We'll run out of nuclear fission fuel roughly when we run out of nuclear fusion fuel in the sun (i.e. when the sun burns out).

[1] http://large.stanford.edu/publications/coal/references/docs/...

[2] https://www.forbes.com/sites/jamesconca/2016/07/01/uranium-s...

[3] https://pubs.acs.org/toc/iecred/55/15


Research on breeders dissipated huge amount of money for decades, and right now only 2 of them (Russian) are running.

https://en.wikipedia.org/wiki/Breeder_reactor#Development_an...

> uranium, which is available in seawater

This mining process is now experimental, there is no running industrial unit.


> only 2 of them (Russian) are running.

Don't forget:

* FBTR in India

* Joyo in Japan

* CEFR in China

Also the VTR project is underway in the USA [1]

[1] https://www.energy.gov/ne/nuclear-reactor-technologies/versa...


> * FBTR in India

~13 MW, a lab test. Dates back from 1985. Where is the industrial successful unit?

> * Joyo in Japan

Another lab equipment, built in 1977. Where is the industrial successful unit?

> * CEFR in China

The '3' stands for 'Experimental' and it develops 25 MW. Where is...

> Also the VTR project

The 'T' stands for 'Test' and the plan is to have it by 2026. Where is...

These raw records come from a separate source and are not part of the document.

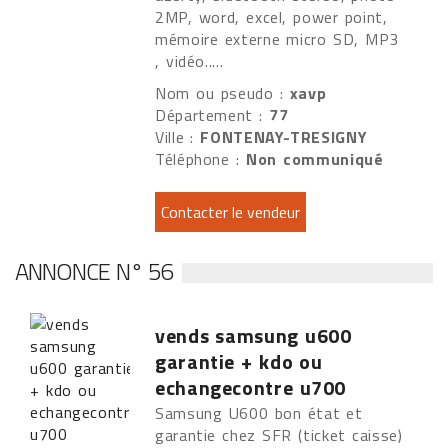
2MP, word, excel, power point,
mémoire externe micro SD, MP3
, vidéo.....
Nom ou pseudo :
xavp
Département :
77
Ville :
FONTENAY-TRESIGNY
Téléphone :
Non communiqué
ANNONCE N° 56
vends samsung u600
garantie + kdo ou
echangecontre u700
Samsung U600 bon état et
garantie chez SFR (ticket caisse)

Both can produce enriched nuclear material


Uranium can be extracted from seawater at reasonable cost and can last for at least tens of thousands of years from there


yet you exclude sunlight: curious.


A few things.

1. Sunlight isn't on the list he's citing.

2. Sunlight can't be measured by kilos, so it can't be compared against.

3. Sunlight is the consequence of the sun's nuclear reactions. So fusion nuclear energy might be comparable, but until then, fission is as close as we get.


You can't really measure solar energy in weight, right?


If you have an idealized mirrored box, and add some light to the inside, that will increase the inertia of the box. So in that sense the light has mass.


With some creative math, and as long as you don't care about the actual practicality of the resulting metric, you can measure anything in everything.